Russian-Israeli mathematician (1920–2020)

Victor (Viktor) Abramovich Zalgaller (ויקטור אבּרמוביץ' זלגלר; Виктор Абрамович Залгаллер; 25 December 1920 - 2 October 2020) was a Russian-Israeli mathematician in the fields of geometry and optimization. He is best known for the results he achieved on convex polyhedra, linear and dynamic programming, isoperimetry, and differential geometry.

==Biography==
Zalgaller was born in Parfino, Novgorod Governorate on 25 December 1920. In 1936, he was one of the winners of the Leningrad Mathematics Olympiads for high school students. He started his studies at the Leningrad State University, however, World War II intervened in 1941, and Zalgaller joined the Red Army. He took part in the defence of Leningrad, and in 1945 marched into Germany.

He worked as a teacher at the Saint Petersburg Lyceum 239, and received his 1963 doctoral dissertation on polyhedra with the aid of his high school students who wrote the computer programs for the calculation.

Zalgaller did his early work under direction of Aleksandr Aleksandrov and Leonid Kantorovich. He wrote joint monographs with both of them. His later monograph Geometric Inequalities (joint with Yuri Burago) is still the main reference in the field.

Zalgaller lived in Saint Petersburg most of his life, having studied and worked at the Leningrad State University and the Steklov Institute of Mathematics (Saint Petersburg branch).

In 1999, he immigrated to Israel. Zalgaller died on 2 October 2020 at the age of 99.

_Work task_
According to the text on Victor Zalgaller, who wrote the computer programs for the calculation in his 1963 doctoral dissertation on polyhedra?

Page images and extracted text

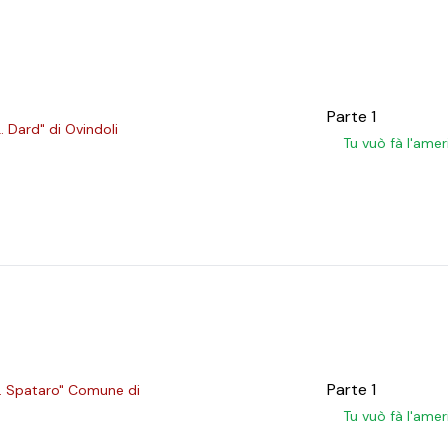
Parte 1
. Dard" di Ovindoli
Tu vuò fà l'ame
Parte 1
G. Spataro" Comune di
Tu vuò fà l'ame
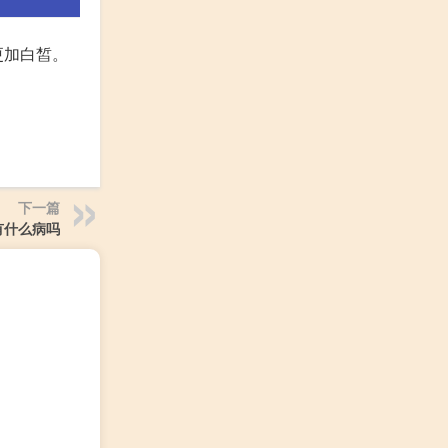
更加白皙。
下一篇
有什么病吗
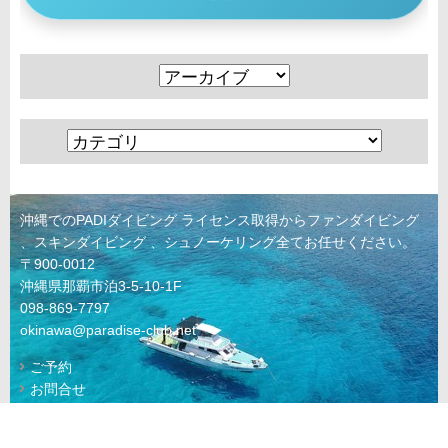
沖縄でのPADIダイビング ライセンス取得からファンダイビング
、スキンダイビング 、シュノーケリング全てお任せください。
〒900-0012
沖縄県那覇市泊3-5-10-1F
098-869-7797
okinawa@paradise-club.net
ご予約
お問合せ
© 2022 KAIKYU Co., Ltd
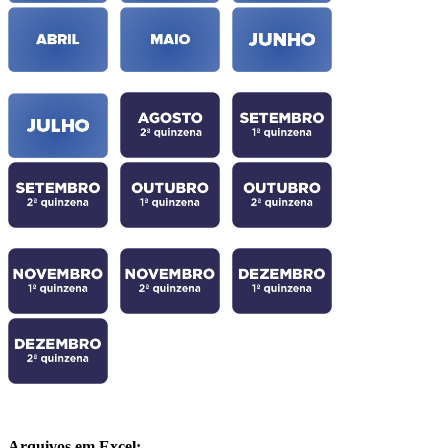
Arquivos em Excel:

_Your solution_
His high school students wrote them.